AI’s meteoric rise has hit the copywriting/content writing industry harder than adulthood hit McCauley Culkin.
Now, AI (ChatGPT to be specific) has passed the bar exam. That’s a hell of a glow-up.
Since it launched back in late 2022, ChatGPT has made waves. Everyone’s talking about it. Even my mum asked me if I was worried, and she’s about as up-to-date as the Amish.
Just kidding—though she does live in a wooden house. Hmm…
GPT has reached a level that no other AI has yet accomplished. It’s so good that it’s virtually indistinguishable from people, especially when you compare it to average writers.
So what does that mean for copywriters/content writers as a whole? Let’s find out.
On the one hand, consider running for the hills
The cat’s out the bag. Elvis has left the building. AI will only get more powerful from here on out, and the rate at which it improves will be scary.
Companies used to pay decent dollars for okay-ish articles. Y’know, the ones where you basically read the top 5 – 10 articles that pop up in SERPS, cherry-pick bits from each, summarize in your own words, and submit.
But AI can do this in minutes, and it’s a hell of a lot cheaper.
Does it need fine-tuning and finessing? Sure.
Does it sometimes make up stats? Don’t we all Lil bit.
Does it occasionally spit out boring AF responses? Yep, especially if you give it a dull prompt.
That said, it does the bulk of the work in creating an article far quicker than a person can. It can generate an outline in seconds before fleshing out each point. Add some seasoning, like an expert insight or some new stats, and double-check in an AI review tool like Grammarly.
Bam. Boom. Bob’s your uncle.
So if you’re the type of copywriter who produces standard-issue articles without adding anything new to the conversation, yeah, you should be worried. Terrified, even.
On the other hand, show it who’s boss
What separates great writers from the rest?
Great writers add something new to the conversation.
Most of what you read online is repurposed from what the writer has read elsewhere. Fine. However, that doesn’t really help anyone.
It might help your company get more visitors or your blog get more subscribers, but you didn’t really advance society whatsoever.
You just kinda went “yeah, what they said”.
Can AI do that? Yep, and it can do it much cheaper and quicker than you can. But it’s not so great at adding things to the conversation.
AI tools are trained with language models.
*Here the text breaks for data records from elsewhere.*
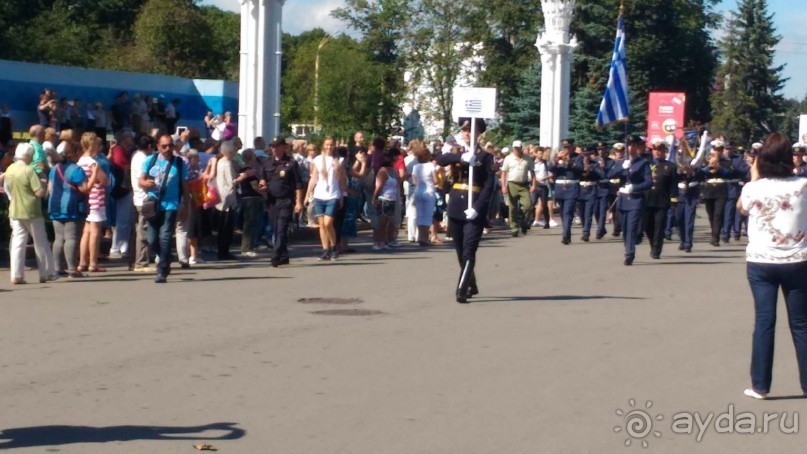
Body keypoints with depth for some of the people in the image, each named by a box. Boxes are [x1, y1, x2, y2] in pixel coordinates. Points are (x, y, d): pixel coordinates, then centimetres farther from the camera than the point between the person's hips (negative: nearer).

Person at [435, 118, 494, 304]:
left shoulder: (485, 157, -1)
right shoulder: (457, 154, 12)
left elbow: (489, 186, -8)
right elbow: (440, 159, -10)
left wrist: (477, 207, -20)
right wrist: (461, 157, -26)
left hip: (475, 210, -5)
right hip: (456, 208, 5)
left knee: (469, 252, -12)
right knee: (460, 252, 13)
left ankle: (462, 290, -16)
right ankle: (472, 286, 28)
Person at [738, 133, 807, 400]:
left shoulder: (753, 188, -8)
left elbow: (741, 208, 14)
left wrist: (754, 178, 16)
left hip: (761, 263, 0)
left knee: (764, 322, 4)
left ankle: (760, 386, 5)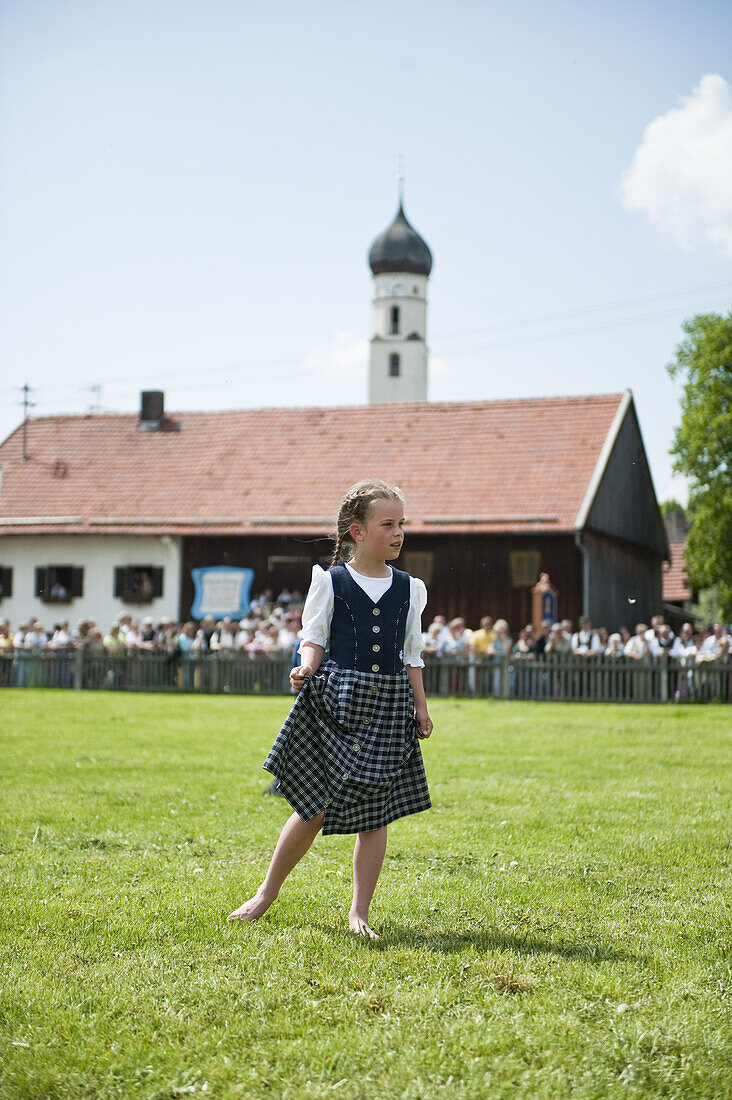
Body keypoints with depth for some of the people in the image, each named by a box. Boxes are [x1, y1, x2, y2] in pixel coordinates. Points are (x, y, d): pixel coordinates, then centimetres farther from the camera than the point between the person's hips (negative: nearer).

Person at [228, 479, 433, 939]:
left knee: (375, 813, 2)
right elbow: (314, 641, 0)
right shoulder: (329, 582, 0)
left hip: (388, 708, 3)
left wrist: (421, 708, 10)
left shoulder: (409, 589, 10)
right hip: (335, 703, -3)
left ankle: (360, 913, 11)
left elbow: (412, 656, 15)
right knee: (315, 809, 0)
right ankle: (267, 893, 19)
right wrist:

You feed it data about a topic and it’ll regurgitate something close to what you put in. Think of it like a soup. The texture and taste might change slightly, but it contains whatever you put in and nothing else.
This represents an opportunity for copywriters/content writers.
If you can distinguish your writing from the regurgitated waffle that pervades the internet, you’ll likely keep your job.
For example, make your content go above and beyond what AI can produce by including:
- Quotes with experts
- New opinions
- Humor
- Storytelling
Make it so damn distinctive there’s no way a machine would’ve written it. The best part is, you can do this while still using AI. It doesn’t have to be a binary choice between using it or not.
Let AI do some of the heavy lifting—creating outlines, sparking ideas, summarizing what’s out there—before you add that special something.
Our takeaway: writers can no longer afford to be lazy
As a copywriter/content writer myself, I’ve ridden the lilo of laziness for a fair while now. That’s not to say my work’s been shit—at least, nobody’s had the guts to tell me if it is—but I got to the stage where I knew specific industries and the basics of how to write an article so well that I could do it on autopilot.
But these are the kind of articles that AI will increasingly handle. The next-to-zero thought, mostly-curation type of pieces.
This means copywriters/content writers need to kick themselves into gear and quit being lazy. Myself included. We need to use AI to make us better at the meat n’ potatoes while we focus on drizzling some unique sauce all over this shizz.
If we do that, we’ll be able to hold onto our jobs… For now.